Long after her affair with former cavalry officer James Hewitt was over, Princess Diana kept his signet ring locked in a box that's now missing from her estate, a police officer testified Monday in the trial of her butler, Paul Burrell, according to the Associated Press.

Detective Sgt. Roger Milburn said in court that, at the request of Diana's sister, Lady Sarah McCorquodale, officers searched for the box at the home of Burrell, 44, but turned up nothing, the Guardian newspaper reports.

Burrell has pleaded not guilty to three charges relating to the theft of hundreds of items from Diana and other members of the Royal Family. The trial began a week ago Monday but was suspended briefly on Wednesday, when the original jury was dismissed. A new jury was picked and the trial resumed late in the week.
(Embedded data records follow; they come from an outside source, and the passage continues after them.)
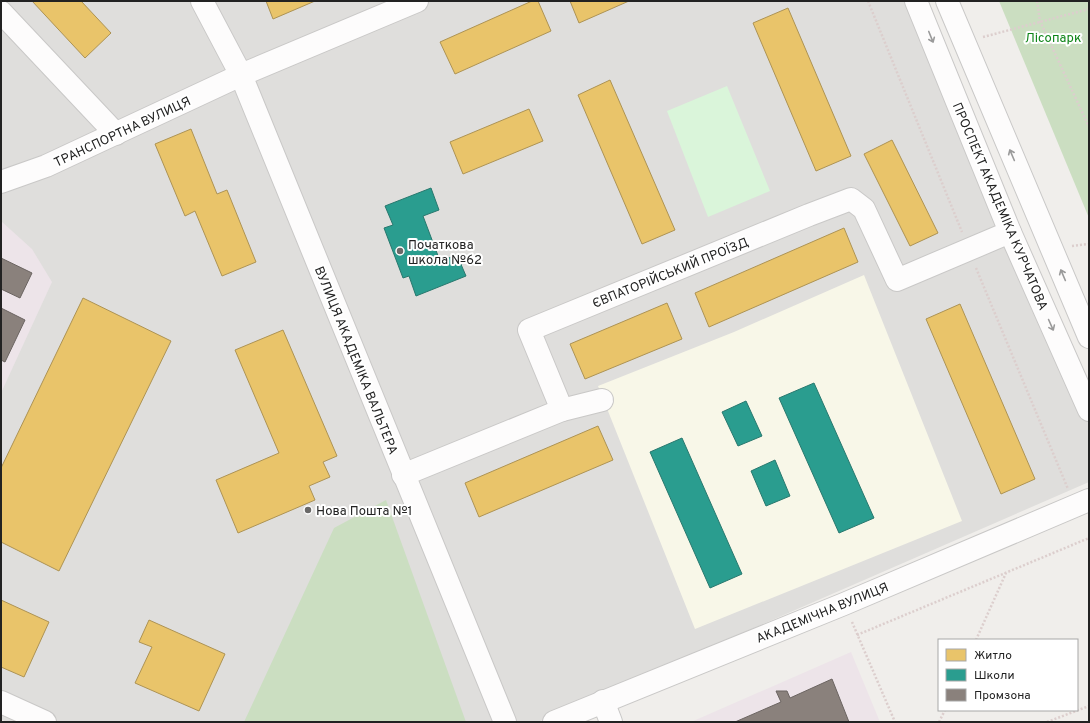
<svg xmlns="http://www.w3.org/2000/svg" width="1090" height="723" font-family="Overpass,sans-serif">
  <rect width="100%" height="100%" fill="#f0eeeb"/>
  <!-- residential -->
  <path fill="#dfdedc" d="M1 1H911L1089 425V482L538 722H6L1 719Z"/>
  <!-- industrial -->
  <g fill="#ede4e9">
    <path d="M1 221 32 249 52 282 1 393Z"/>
    <path d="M851 652 880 722H691Z"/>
  </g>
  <!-- education -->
  <path fill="#f8f7e8" d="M864 275 962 521 695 629 598 386 734 332Z"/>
  <!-- forest -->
  <g fill="#cbdec1">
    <path d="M999 1H1089V218Z"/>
    <path d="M386 500 466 722H244L334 528Z"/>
  </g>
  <!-- park -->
  <path fill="#daf5da" d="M727 86 770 191 708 217 667 111Z"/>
  <!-- homes -->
  <g fill="#e9c46a" stroke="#ad9354">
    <path d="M32 1H81L111 33 85 58Z"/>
    <path d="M266 1H315L273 19Z"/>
    <path d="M532 1H538L551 31 455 74 440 42Z"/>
    <path d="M570 1H629L579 23Z"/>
    <path d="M788 8 851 156 816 171 753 23Z"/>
    <path d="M610 80 675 230 642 244 578 95Z"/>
    <path d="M529 109 543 141 463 174 450 142Z"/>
    <path d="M191 129 217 194 227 190 256 262 222 276 195 211 185 216 155 144Z"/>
    <path d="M892 140 938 233 910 246 864 154Z"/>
    <path d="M844 228 858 262 709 327 695 293Z"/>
    <path d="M83 298 171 341 59 571 1 542V468Z"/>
    <path d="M667 303 682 339 585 379 570 344Z"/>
    <path d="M960 304 1035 479 1001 494 926 319Z"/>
    <path d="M283 330 337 456 323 462 330 477 309 486 315 500 238 533 216 480 279 453 235 350Z"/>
    <path d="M598 426 613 460 479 517 465 483Z"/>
    <path d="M1 600 49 622 24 677 1 667Z"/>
    <path d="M149 620 225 654 199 711 135 683 152 647 139 642Z"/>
  </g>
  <!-- schools -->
  <g fill="#2a9d8f" stroke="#28786e">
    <path d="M431 188 439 210 423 216 440 261 457 255 466 276 416 296 409 276 403 278 384 228 393 225 385 206Z"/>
    <path d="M814 383 874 518 839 533 779 398Z"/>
    <path d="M746 401 762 436 738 446 722 412Z"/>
    <path d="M682 438 742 574 710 588 650 452Z"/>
    <path d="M775 460 790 496 766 506 751 471Z"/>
  </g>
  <!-- industry -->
  <g fill="#8a817c" stroke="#6b6461">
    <path d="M1 258 32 273 20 298 1 289Z"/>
    <path d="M1 308 25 320 5 362 1 360Z"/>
    <path d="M832 679 849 722H735L781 702 776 691H787L790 698Z"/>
  </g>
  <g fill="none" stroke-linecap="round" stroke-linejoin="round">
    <!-- minor casing -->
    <g stroke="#c9c8c7" stroke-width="24">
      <g id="minor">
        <path d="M202 1 241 75 505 722"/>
        <path d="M916 1 1010 232 1089 410"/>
        <path d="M947 1 1089 337"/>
        <path d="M1 12 116 134"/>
        <path d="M1 182 46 166 241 75 417 1"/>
        <path d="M562 410 602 400"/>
        <path d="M403 475 562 410 529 330 809 215 851 199 864 209 897 280 1010 232"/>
        <path d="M603 701 611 722"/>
        <path d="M1 702 45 722"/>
        <path d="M554 722 844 604 1089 500"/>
      </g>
    </g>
    <!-- path -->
    <g stroke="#dccecd" stroke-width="2.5" stroke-dasharray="2 2" stroke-linecap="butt">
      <path d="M868 1 962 232"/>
      <path d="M1037 1 1040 21 1089 127"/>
      <path d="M983 37 1089 9"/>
      <path d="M1072 246 1089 244"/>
      <path d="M976 268 1068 489"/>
      <path d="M852 622 895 722"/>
      <path d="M857 635 1089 538"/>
      <path d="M976 640 1006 573"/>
      <path d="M939 722 945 710"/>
      <path d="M1047 722 1089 706"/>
    </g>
    <!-- minor -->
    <use href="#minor" stroke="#fdfcfc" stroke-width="22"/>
  </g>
  <!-- one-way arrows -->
  <defs><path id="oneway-shaft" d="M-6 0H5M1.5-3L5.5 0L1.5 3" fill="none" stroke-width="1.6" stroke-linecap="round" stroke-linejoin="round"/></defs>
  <g stroke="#9a9a9a">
    <use href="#oneway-shaft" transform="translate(931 37) rotate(68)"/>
    <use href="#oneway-shaft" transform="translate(1012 155) rotate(-113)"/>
    <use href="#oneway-shaft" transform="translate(1063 275) rotate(-113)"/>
    <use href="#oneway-shaft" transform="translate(1051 325) rotate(66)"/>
  </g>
  <!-- markers -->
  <g fill="#6a6968" stroke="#fff" stroke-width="1.5">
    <circle cx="400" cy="251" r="4"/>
    <circle cx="308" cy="510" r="4"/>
  </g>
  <g text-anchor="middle" stroke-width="4" stroke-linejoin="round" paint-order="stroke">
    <!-- park labels -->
    <g font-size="13" fill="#0c8416" stroke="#fff">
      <text x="1053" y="42">Лісопарк</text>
    </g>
    <!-- street labels -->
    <g font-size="13" fill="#222" stroke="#fff">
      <text transform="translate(122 131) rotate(-25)" y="5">ТРАНСПОРТНА ВУЛИЦЯ</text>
      <text transform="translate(1001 206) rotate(67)" y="5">ПРОСПЕКТ АКАДЕМІКА КУРЧАТОВА</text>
      <text transform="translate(670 272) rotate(-22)" y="5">ЄВПАТОРІЙСЬКИЙ ПРОЇЗД</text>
      <text transform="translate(357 360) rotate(68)" y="5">ВУЛИЦЯ АКАДЕМІКА ВАЛЬТЕРА</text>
      <text transform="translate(822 612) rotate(-22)" y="5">АКАДЕМІЧНА ВУЛИЦЯ</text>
    </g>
    <!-- poi labels -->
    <g font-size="13" fill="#222" stroke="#fff" text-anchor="start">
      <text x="408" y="249">Початкова<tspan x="408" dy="15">школа №62</tspan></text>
      <text x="316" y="515">Нова Пошта №1</text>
    </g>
  </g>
  <!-- border -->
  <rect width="1090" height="723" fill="none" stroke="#222222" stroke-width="4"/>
  <!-- legend -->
  <rect x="938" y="639" width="140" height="72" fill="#ffffff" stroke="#a7a7a7"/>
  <rect x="946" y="649" width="20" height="12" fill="#e9c46a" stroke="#a7a7a7"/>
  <text x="974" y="659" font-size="12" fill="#222222">Житло</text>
  <rect x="946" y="669" width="20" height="12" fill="#2a9d8f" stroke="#a7a7a7"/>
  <text x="974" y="679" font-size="12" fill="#222222">Школи</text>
  <rect x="946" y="689" width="20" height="12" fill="#8a817c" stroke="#a7a7a7"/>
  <text x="974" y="699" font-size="12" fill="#222222">Промзона</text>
</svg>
AP reports that the detail about Diana keeping a ring from her former lover was deemed so sensitive by police that Milburn had refrained from saying it aloud in the courtroom last Friday. He instead wrote the information on a piece of paper and then handed it to the judge.
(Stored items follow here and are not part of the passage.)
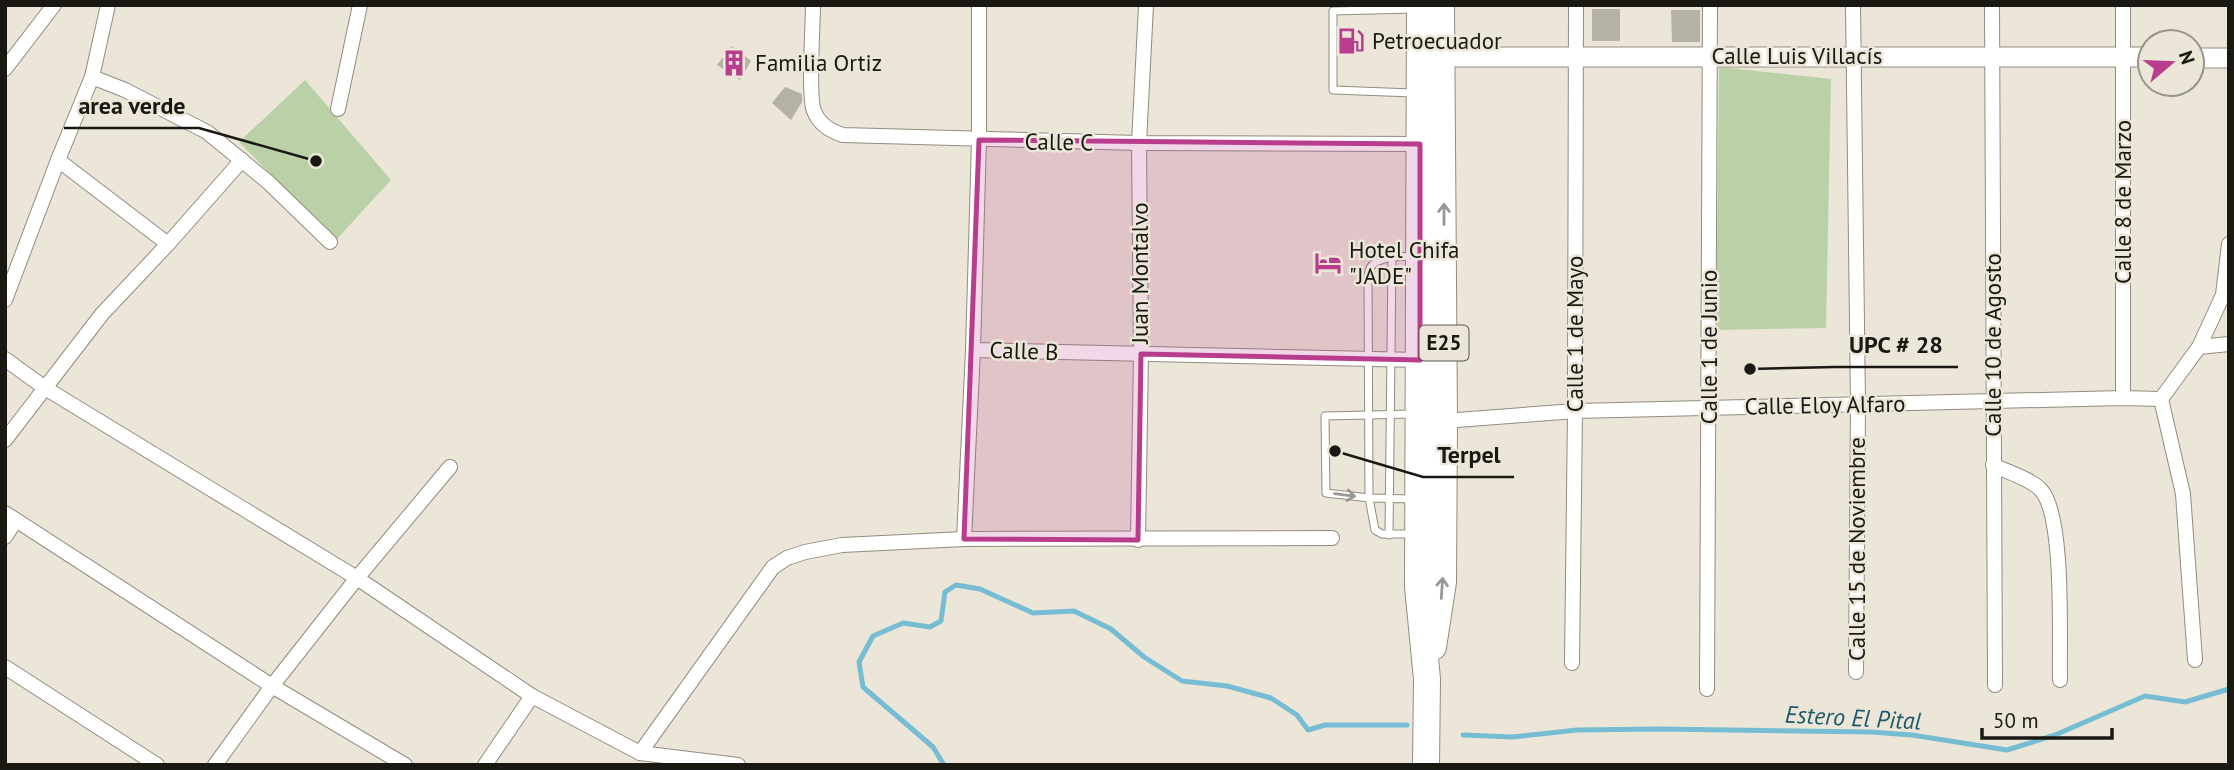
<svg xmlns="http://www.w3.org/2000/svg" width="2234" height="770" viewBox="0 0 2234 770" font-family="'PT Sans',sans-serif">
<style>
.green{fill:#bad1a8}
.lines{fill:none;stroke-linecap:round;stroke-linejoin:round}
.stream{stroke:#76bdd4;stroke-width:5}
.building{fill:#b5b1a3}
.lane-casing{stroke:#918c7f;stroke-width:9}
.street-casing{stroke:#918c7f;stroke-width:16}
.secondary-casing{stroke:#918c7f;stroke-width:21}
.highway-casing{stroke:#918c7f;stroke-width:28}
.lane{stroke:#fff;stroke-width:7}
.street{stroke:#fff;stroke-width:14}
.secondary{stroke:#fff;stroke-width:19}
.highway{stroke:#fff;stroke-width:26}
.oneway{stroke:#989795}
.marked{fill:#b93d8d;fill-opacity:0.2;stroke:#b93d8d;stroke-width:5;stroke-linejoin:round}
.labels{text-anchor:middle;stroke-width:5;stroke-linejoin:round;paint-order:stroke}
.shield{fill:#ebe6d8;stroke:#59564e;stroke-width:2}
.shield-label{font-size:21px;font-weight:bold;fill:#1a1813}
.poi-label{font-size:23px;fill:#1a1813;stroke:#ebe6d8;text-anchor:start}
.street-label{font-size:23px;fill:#1a1813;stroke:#ebe6d8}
.water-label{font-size:24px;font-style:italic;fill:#1e5969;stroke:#ebe6d8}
.leader{fill:none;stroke:#1a1813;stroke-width:2.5}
.callout-dot{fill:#1a1813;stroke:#ebe6d8;stroke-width:2.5}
.callout-label{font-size:24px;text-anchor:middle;font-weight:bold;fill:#1a1813;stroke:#ebe6d8;stroke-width:5;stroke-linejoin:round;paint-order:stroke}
</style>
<rect width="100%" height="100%" fill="#ebe6d8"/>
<!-- green -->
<g class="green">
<polygon points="1719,67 1831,79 1826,328 1716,330"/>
<polygon points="305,80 391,180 336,240 239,142"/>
</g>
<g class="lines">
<!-- stream -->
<g class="stream">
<polyline points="1463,735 1513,737 1577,730 1660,729 1871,732 1912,735 2007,750 2055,735 2145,696 2185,702 2229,689"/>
<polyline points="944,765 933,747 863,687 859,662 873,636 903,623 930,627 941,621 945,592 956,585 980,589 1033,613 1074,611 1111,629 1144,657 1182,681 1227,686 1271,698 1297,715 1308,730 1325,725 1407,725"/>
</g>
</g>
<!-- building -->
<g class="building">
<rect x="1592" y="9" width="28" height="32"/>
<polygon points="1671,10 1700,10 1700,42 1672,42"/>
<polygon points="732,46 751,61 740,80 717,65"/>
<polygon points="785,87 802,94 802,102 791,120 772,103"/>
</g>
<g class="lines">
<!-- lane casing -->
<g class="lane-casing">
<g id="lane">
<polyline points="1413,93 1333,90 1333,11 1414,9"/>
<path d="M1392 257C1380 260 1370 261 1368 275L1369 498 1375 530 1382 534H1413"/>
<polyline points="1412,499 1369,498 1326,493 1325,416 1413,414"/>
<polyline points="1389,535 1392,257 1415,256"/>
</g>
</g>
<!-- street casing -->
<g class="street-casing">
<g id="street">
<path d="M813 5C813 25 808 97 814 111 819 124 830 131 843 135L1139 143 1420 144"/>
<polyline points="979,5 979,140 973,350 1420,360"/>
<polyline points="1853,5 1858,404 1856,672"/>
<polyline points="1992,5 1995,685"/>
<polyline points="5,69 54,5"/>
<polyline points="92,77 125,90 207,132 268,182 330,242"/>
<polyline points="338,109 360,5"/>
<polyline points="168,244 242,160"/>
<polyline points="5,300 58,160 92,77 108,5"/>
<polyline points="2199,347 2229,344"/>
<polyline points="5,359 45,388 357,578 532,696 640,753 738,765"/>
<polyline points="2123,398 2123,5"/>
<polyline points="2161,399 2183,494 2195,660"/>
<polyline points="2161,399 2199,347 2223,295 2229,244"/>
<polyline points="1444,421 1575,411 2123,398 2161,399"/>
<polyline points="5,440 102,314 168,244 58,160"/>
<path d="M1993 465C2005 471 2033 480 2041 490 2065 516 2059 641 2060 680"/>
<polyline points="5,513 272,686 215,765"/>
<polyline points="5,537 16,520"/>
<polyline points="964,539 973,350"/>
<polyline points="1138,540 1141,354 1139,143 1146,5"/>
<polyline points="1572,663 1575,411 1576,5"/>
<polyline points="5,667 157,765"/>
<polyline points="1707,689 1710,5"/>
<polyline points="640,753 773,567 787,558 805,552 842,545 964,539 1332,538"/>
<polyline points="405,765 272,686 357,578 450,467"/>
<polyline points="485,765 532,696"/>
</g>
</g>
<!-- secondary casing -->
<g class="secondary-casing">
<g id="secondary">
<polyline points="1443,57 2150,57"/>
<polyline points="2192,58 2229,58"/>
</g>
</g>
<!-- highway casing -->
<g class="highway-casing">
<g id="highway">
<polyline points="1420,5 1418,587 1427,679 1426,765"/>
<polyline points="1433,647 1443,582 1444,421 1441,5"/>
</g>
</g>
<!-- lane -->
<use href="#lane" class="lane"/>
<!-- street -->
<use href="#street" class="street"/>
<!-- secondary -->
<use href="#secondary" class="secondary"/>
<!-- highway -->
<use href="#highway" class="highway"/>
</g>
<!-- one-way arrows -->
<defs><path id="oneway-shaft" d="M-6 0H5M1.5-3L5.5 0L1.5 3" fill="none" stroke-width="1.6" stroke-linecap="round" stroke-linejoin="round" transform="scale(1.75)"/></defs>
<g class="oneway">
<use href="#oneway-shaft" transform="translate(1444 214) rotate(-90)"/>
<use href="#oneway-shaft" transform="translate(1345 495) rotate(7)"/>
<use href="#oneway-shaft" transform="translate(1442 588) rotate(-86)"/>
</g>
<!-- marked area -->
<path class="marked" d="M979 140 1420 144V360L1141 354 1138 540 964 539Z"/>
<!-- icons -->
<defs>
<g id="fuel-bare" transform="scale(2.1)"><path d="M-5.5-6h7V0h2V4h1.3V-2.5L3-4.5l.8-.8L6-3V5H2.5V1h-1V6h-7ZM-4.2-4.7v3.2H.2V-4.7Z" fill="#b93d8d" stroke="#ebe6d8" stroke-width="2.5" paint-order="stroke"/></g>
<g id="building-bare" transform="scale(2.1)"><path d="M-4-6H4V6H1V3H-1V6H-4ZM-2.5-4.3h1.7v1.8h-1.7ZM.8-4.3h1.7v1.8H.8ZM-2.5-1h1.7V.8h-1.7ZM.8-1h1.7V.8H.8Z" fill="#b93d8d" stroke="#ebe6d8" stroke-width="2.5" paint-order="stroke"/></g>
<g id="hotel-bare" transform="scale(2.1)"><path d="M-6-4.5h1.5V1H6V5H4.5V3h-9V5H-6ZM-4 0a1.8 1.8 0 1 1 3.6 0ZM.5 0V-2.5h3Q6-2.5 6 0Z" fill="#b93d8d" stroke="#ebe6d8" stroke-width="2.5" paint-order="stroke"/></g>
</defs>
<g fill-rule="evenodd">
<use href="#fuel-bare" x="1351" y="41"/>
<use href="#building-bare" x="734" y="63"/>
<use href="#hotel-bare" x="1328" y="263"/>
</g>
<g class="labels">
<!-- shield labels -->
<rect class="shield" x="1419.5" y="325.5" width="49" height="35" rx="5"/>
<g class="shield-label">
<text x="1444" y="350">E25</text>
</g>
<!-- poi labels -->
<g class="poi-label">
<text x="1372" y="49">Petroecuador</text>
<text x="755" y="71">Familia Ortiz</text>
<text x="1349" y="258">Hotel Chifa<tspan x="1349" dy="26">"JADE"</tspan></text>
</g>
<!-- street labels -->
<g class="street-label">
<text x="1797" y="64">Calle Luis Villacís</text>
<text transform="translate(1059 142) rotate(1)" y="8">Calle C</text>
<text transform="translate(2123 202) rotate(-90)" y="8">Calle 8 de Marzo</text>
<text transform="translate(1140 273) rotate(-90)" y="8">Juan Montalvo</text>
<text transform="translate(1575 334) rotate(-90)" y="8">Calle 1 de Mayo</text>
<text transform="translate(1993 345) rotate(-90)" y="8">Calle 10 de Agosto</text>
<text transform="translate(1709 347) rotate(-90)" y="8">Calle 1 de Junio</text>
<text transform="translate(1024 351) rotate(2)" y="8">Calle B</text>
<text transform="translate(1825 405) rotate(-1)" y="8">Calle Eloy Alfaro</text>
<text transform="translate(1857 549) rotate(-90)" y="8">Calle 15 de Noviembre</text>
</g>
<!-- water labels -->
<g class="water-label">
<text transform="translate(1853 718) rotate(3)" y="8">Estero El Pital</text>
</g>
</g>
<!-- callouts -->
<path class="leader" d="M316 161L199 128H64M1750 369L1835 367H1958M1335 451L1423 477H1514"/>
<g class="callout-dot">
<circle cx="316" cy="161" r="7"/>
<circle cx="1750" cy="369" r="7"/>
<circle cx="1335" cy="451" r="7"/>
</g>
<g class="callout-label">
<text x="132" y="114">area verde</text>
<text x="1896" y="353">UPC # 28</text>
<text x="1469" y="463">Terpel</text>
</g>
<!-- border -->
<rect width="2234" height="770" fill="none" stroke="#1a1813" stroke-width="14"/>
<!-- north arrow -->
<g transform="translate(2171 63) rotate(71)"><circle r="33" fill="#ebe6d8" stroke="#979489" stroke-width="2"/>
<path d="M0-5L12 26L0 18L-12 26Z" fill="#b93d8d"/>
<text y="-10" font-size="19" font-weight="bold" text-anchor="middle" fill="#1a1813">N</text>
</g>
<!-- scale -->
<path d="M1982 728v10h130v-10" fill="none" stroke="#1a1813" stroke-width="3.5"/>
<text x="1993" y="728" font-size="21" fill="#1a1813" stroke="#ebe6d8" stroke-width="5" paint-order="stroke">50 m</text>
</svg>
The jurist later decided it could be disclosed. (Hewitt, deemed a national heel for talking about his affair with Diana, also published a book about his fling with her.)

The ring from Hewitt was apparently found in a locked box kept in Diana's living room and unlocked after her death by Burrell and Lady Sarah once the key was found hidden in a tennis racket cover.

The box also contained letters to the princess from Prince Philip, audio tapes from an unidentified former employee and the resignation letter of her former private secretary, Patrick Jephson -- but the box reportedly has been missing ever since.